Chase Freedom - I was not able to do this online and when I called the number on my card, they said they had to do a hard inquiry on my credit, which I consented to. I did not ask for a specific amount of increase. They ended up increasing my limit by $4,600 - exactly 20% of my old credit limit.

Citi Black Diamond Visa - This is my wife's card. I was able to request the increase online, but they asked to do a hard inquiry on my wife's credit report. I consented. I asked for a $1,200 increase and they said I would get a response in a few days. Less than 24 hours later, I got an email saying I was approved for the amount I requested (which was about a 20% increase).

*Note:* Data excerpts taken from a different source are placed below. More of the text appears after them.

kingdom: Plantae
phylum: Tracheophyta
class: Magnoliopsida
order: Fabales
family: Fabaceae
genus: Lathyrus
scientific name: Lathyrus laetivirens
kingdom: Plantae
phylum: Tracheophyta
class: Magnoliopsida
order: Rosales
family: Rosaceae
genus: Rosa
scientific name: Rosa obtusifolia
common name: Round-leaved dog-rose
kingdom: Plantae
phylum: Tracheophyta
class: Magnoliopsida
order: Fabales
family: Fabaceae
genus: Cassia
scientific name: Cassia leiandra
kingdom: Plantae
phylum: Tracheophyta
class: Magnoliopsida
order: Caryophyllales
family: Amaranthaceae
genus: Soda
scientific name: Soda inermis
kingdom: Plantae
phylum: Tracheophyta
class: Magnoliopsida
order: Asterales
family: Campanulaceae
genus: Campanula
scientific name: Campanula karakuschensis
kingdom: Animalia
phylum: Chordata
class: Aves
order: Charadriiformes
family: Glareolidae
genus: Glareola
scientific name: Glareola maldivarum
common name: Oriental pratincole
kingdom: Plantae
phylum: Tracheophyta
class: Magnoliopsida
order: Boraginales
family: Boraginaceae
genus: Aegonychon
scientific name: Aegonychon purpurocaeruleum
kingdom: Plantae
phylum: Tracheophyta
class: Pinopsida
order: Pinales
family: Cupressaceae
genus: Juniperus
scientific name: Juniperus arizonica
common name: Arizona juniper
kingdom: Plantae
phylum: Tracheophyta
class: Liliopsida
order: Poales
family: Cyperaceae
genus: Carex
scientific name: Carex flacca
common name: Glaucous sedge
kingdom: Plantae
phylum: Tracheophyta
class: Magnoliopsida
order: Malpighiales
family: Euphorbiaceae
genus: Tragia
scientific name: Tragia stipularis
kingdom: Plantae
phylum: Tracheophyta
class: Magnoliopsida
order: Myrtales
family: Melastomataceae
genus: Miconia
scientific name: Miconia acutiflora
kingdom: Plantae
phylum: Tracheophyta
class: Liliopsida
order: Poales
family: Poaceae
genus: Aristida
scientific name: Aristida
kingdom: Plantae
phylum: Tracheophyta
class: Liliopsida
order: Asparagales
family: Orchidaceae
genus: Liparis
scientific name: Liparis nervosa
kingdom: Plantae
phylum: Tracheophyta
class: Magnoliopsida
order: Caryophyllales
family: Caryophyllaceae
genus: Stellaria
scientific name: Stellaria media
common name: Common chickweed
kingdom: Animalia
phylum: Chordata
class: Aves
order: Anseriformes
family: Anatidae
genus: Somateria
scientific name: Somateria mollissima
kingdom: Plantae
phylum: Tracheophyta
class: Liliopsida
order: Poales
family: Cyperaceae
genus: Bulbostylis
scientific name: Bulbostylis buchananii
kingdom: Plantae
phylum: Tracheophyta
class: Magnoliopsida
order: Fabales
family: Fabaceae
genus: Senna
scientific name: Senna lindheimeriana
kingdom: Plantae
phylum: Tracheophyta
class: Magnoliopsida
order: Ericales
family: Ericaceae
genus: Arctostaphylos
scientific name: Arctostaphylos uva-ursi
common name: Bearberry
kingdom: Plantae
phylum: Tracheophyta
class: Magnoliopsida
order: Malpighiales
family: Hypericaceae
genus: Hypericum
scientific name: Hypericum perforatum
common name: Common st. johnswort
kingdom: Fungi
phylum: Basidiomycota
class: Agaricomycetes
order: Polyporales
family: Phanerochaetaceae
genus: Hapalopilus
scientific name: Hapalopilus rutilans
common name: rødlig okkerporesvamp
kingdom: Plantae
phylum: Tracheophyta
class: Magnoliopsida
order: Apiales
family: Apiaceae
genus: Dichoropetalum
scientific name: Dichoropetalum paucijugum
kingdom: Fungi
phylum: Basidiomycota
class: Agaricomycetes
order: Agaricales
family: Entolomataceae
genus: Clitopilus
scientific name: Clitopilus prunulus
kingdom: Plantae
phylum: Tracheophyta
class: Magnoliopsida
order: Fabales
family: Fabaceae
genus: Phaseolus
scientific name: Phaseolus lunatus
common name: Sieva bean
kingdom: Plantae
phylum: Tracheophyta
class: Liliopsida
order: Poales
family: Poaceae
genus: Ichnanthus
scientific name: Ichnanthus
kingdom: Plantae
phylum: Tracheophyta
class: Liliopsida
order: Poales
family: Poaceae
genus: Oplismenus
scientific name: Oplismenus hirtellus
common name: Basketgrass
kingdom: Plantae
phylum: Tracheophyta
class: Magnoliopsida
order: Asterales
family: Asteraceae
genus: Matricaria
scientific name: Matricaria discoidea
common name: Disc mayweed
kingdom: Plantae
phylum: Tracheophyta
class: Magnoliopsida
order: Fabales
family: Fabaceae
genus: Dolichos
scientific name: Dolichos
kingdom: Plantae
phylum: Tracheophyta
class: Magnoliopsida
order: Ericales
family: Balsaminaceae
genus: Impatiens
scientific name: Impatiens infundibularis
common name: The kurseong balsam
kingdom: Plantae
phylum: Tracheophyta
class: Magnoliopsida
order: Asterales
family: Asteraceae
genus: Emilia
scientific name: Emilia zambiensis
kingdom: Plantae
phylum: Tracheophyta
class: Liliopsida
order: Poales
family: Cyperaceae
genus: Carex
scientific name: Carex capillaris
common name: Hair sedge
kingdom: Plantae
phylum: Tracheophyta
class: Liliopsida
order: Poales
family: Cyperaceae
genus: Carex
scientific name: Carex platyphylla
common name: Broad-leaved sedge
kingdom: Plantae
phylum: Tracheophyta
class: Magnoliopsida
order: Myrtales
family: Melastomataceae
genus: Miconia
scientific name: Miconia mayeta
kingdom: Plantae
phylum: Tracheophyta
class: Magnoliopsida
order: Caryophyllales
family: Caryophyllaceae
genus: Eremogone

My Discover card - I asked for an increase online, no specific amount. They did not check my credit and I got a $500 increase. This was the smallest increase I got and I wonder if it was because I rarely use this card.

My wife's Discover card - Jackpot! I was able to request this online and they did not ask for a credit report. I did not ask for a certain amount and she end up with a $5,000 increase! That represents a 33% increase from her old credit limit!

Your Mileage May Vary

I should also note that both my credit score and my wife's are currently 800 or higher, so we're in the "Excellent" credit rating range. We also never carry a balance on our credit cards, so this process will likely have minimal impact on our scores. So why do I bother?

I look at this as preventative maintenance. The future is uncertain and you never know what may happen. It's easier to get credit when you don't need it than when you do, so I have a reminder in my calendar to do this every year in November.

If you are trying to increase your credit score, this is one method you may want to look into.

Does anyone else do this on a regular basis?

2 comments:

  1. This has been on my list for a while for one of my cards that only has a $500 limit (I only put my Internet bill on it so I don't necessarily NEED an increase but I wanted one for just the reasons you posted). They wouldn't do it online, I have to call somebody and I've just been lazy.

    You inspired me to do it for my BoA card (that I put everything on) and they gave me a $2000 increase! So much easier to do online. I'm going to call the other bank for the other card.